The Stuff (1985)
Written & Directed by Larry Cohen
Paranoia has been a chief component of modern life since the Cold War. In the 1950s, Americans were told to beware of “Reds” in their midst while the Senate conducted a witch hunt against citizens. This inspired the film Invasion of the Body Snatchers, which took its novel roots and reimagined them as a commentary on the Red Scare tearing through the country. Ever since, the concept of the masses being overtaken by an insidious enemy has seemed enticing for many directors and writers. You often have one or two characters who are on to the ruse but seem helpless against the enemy’s scope and scale. This was the type of story that inspired independent filmmaker Larry Cohen to make his satire on the modern corporate food industry.

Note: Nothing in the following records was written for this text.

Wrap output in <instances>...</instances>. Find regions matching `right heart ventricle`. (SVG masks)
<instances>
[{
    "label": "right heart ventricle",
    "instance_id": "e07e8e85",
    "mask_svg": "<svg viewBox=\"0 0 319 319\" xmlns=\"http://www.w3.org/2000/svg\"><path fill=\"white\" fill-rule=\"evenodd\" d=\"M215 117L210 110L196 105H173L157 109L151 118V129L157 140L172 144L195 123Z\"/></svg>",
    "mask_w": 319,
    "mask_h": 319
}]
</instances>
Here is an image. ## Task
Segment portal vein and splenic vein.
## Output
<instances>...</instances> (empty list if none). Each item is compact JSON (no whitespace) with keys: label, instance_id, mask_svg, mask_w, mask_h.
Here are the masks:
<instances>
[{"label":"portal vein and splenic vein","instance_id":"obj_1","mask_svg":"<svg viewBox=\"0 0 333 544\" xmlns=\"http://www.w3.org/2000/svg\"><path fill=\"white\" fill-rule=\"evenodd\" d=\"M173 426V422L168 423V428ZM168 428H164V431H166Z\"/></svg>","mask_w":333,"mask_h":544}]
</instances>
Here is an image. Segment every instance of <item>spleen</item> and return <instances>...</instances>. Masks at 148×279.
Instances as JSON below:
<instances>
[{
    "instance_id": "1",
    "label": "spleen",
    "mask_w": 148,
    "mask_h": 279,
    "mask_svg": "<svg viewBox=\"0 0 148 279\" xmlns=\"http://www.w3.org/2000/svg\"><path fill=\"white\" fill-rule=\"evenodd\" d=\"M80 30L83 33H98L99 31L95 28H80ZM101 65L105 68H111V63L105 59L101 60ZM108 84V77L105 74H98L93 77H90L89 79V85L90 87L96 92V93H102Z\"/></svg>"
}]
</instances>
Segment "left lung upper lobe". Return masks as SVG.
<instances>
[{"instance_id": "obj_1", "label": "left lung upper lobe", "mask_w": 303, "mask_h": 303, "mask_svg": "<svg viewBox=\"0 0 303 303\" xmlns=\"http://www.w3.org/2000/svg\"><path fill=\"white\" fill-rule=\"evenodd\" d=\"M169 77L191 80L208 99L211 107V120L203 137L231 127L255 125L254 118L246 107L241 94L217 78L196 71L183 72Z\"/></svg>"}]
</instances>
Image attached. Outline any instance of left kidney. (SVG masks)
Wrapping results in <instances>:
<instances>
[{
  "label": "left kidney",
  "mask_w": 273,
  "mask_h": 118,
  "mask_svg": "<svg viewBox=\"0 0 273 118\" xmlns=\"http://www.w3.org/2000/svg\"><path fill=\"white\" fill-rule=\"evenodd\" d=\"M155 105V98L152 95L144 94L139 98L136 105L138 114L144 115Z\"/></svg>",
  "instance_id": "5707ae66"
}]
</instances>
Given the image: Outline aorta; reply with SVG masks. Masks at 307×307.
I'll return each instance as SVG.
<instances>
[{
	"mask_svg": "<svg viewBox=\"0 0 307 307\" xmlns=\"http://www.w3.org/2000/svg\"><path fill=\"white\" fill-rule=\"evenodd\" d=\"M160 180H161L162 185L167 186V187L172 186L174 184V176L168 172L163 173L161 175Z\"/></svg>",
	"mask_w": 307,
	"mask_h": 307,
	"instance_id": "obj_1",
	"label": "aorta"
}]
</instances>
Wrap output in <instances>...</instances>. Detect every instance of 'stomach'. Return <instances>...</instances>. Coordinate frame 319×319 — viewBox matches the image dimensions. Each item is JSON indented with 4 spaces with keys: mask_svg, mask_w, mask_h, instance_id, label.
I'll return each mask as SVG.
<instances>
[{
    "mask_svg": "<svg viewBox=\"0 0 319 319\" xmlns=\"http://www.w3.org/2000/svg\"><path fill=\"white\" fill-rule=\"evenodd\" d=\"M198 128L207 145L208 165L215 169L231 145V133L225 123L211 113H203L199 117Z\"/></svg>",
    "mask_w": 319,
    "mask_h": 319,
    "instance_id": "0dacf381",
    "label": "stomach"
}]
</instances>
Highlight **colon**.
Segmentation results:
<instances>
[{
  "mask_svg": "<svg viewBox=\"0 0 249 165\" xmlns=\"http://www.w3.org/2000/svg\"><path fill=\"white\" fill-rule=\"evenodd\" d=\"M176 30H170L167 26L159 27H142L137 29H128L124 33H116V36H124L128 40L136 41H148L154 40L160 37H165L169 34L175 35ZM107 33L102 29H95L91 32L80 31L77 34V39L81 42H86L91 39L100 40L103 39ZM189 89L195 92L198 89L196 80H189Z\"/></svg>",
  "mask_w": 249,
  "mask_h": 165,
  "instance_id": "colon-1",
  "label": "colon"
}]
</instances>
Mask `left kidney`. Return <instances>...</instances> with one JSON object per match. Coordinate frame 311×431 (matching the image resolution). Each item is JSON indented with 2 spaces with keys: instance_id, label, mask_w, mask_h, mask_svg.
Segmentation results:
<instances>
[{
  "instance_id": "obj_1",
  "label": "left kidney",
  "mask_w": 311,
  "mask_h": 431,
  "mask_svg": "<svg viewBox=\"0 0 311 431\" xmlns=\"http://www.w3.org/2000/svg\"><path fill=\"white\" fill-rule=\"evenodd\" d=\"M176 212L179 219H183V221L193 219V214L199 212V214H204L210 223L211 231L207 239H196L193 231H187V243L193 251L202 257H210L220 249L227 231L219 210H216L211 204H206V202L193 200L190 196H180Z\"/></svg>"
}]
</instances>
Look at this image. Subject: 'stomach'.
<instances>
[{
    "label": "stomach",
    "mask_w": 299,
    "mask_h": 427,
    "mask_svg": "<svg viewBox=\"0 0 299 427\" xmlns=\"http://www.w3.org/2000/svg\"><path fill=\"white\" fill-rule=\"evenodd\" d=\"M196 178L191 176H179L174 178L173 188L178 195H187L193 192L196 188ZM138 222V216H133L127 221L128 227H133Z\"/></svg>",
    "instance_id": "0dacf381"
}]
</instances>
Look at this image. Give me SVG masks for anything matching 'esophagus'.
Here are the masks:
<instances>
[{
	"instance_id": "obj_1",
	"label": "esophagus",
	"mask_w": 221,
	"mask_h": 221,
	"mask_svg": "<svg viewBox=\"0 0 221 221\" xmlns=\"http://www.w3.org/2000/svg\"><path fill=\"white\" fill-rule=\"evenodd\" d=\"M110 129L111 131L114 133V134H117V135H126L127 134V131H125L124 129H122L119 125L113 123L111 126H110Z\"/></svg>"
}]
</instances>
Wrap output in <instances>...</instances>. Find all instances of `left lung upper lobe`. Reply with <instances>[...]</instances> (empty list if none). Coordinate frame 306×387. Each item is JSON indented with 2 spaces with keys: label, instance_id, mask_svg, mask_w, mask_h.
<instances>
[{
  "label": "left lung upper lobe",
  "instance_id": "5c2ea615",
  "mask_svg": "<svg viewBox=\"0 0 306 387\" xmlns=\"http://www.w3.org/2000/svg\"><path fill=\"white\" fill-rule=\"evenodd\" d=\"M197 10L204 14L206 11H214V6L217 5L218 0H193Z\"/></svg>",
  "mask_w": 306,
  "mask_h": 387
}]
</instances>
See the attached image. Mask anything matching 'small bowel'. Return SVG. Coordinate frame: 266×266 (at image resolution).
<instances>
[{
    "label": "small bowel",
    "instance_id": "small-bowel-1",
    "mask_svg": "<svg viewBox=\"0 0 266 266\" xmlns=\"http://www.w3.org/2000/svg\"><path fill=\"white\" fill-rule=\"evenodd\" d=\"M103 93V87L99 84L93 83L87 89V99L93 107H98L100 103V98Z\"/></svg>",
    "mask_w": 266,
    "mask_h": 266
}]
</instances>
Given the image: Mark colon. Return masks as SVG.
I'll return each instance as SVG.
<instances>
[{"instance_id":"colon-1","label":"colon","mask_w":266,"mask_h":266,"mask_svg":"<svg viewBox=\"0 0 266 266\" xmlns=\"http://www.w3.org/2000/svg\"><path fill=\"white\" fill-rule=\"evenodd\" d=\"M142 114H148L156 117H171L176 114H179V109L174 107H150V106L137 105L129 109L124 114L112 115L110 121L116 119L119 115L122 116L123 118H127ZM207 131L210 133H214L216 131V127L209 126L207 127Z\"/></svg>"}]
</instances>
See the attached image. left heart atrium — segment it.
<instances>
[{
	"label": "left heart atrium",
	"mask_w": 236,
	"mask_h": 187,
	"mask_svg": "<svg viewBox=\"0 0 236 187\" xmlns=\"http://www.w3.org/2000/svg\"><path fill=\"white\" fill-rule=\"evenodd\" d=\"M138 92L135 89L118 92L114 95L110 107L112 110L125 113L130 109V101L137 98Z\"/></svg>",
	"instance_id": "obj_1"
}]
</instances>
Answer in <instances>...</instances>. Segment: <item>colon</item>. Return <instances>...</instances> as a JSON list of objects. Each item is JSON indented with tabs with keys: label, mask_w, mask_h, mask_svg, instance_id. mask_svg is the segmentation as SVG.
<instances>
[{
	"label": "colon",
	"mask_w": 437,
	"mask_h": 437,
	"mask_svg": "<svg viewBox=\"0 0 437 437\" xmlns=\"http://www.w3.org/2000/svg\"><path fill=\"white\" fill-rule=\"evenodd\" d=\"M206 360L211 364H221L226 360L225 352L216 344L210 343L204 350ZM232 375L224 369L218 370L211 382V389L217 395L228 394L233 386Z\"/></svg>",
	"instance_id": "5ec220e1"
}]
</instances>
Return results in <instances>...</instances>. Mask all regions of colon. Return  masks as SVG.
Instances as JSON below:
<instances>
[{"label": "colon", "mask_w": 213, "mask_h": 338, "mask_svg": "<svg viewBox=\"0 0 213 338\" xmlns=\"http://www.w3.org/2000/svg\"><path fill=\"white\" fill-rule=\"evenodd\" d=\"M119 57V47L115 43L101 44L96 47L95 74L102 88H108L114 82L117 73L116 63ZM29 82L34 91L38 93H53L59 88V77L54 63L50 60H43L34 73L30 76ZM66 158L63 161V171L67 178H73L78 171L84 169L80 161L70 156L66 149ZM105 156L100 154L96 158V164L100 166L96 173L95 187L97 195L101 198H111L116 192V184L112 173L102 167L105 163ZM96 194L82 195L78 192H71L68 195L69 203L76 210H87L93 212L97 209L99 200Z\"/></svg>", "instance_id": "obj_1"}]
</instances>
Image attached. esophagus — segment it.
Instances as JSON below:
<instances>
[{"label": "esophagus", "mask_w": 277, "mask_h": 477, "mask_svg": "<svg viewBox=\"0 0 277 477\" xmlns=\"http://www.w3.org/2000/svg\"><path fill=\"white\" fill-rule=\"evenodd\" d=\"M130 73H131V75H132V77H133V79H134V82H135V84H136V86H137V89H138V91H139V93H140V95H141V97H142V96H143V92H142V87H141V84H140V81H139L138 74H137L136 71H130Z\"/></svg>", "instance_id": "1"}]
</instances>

Jason is a young boy in Long Island, New York, who glimpses a strange sight in his refrigerator one night. The new ice cream substitute The Stuff is moving and crawling out of his container. Of course, when Jason implore his father to check it out for himself, everything in the fridge seems fine. Mo Rutherford (Michael Moriarity), a former FBI has been hired to an ice cream mogul who has been run out of the business because of The Stuff’s exploding popularity. He wants Rutherford to find out why the FDA members who approved the food have all either died or fled the country. The mystery takes the investigator across the country, eventually causing him to cross paths with Jason and discovering the terrifying truth behind The Stuff.
The Stuff is a very ambitious movie that ultimately fails because of a lack of attention to detail. When you have such a creepy, intriguing premise, you must be mindful of establishing the rules and the world. Due to what appears to be sloppy edits made in post-production, the pace of the movie feels rushed and like significant chunks are missing. This doesn’t mean The Stuff is not an enjoyable view, it is immensely funny and has some really clever parts. Cohen knows he’s making the 1980s equivalent of a 50s B-movie and leans into that tone. There’s some unevenness there are Cohen veers between over the top comedy to quiet simmering paranoia horror.
Cohen’s intent with the movie is admirable. He wanted to tell a story about the mindless consumerism he saw happening in the 1980s and also the way food manufacturers were adding harmful ingredients that would have a longterm negative effect on consumers. Since this time, we’ve seen concerns about genetically modified organisms (GMOs) and the consequences of all sorts of ingredients from corn syrup, to name a few. For the most part Americans just wolf down processed food without a second thought and Cohen was already imagining how this could harm people. I think you could easily remake The Stuff with a tighter script and some more thoughtful editing and have a contemporary horror masterpiece. While he hasn’t trafficked in body horror to date, I think someone like Ari Aster could handle this material quite well, balancing the horror and comedy masterfully.
The film began to go off the rails when a crazed military general (Paul Sorvino) is introduced in the third act. He’s a Cold War paranoiac who is played so broadly and hammy by Sorvino that the horror atmosphere of the movie gets sucked out of the room, and we’re left with near slapstick conclusion to the picture. I think Cohen didn’t want the kind of bleak and hopeless endings you find in the Body Snatcher movies, so he injected this element so that we could see the villains defeated.
The special effects are superb, especially the head models. Frequently in the picture, a human will expand their jaw beyond standard human ability and vomit up a shocking torrent of The Stuff. This is accomplished with some fantastic head models designed by Bret Culpepper, who also did effects work on The Re-Animator. For a low budget production, I was impressed with how well crafted these models were, and the gore was precisely what you would want in a movie on this subject matter. I would highly recommend The Stuff, it is a very entertaining picture, something like the themes of Neil Breen but with self-awareness and a sense of humor.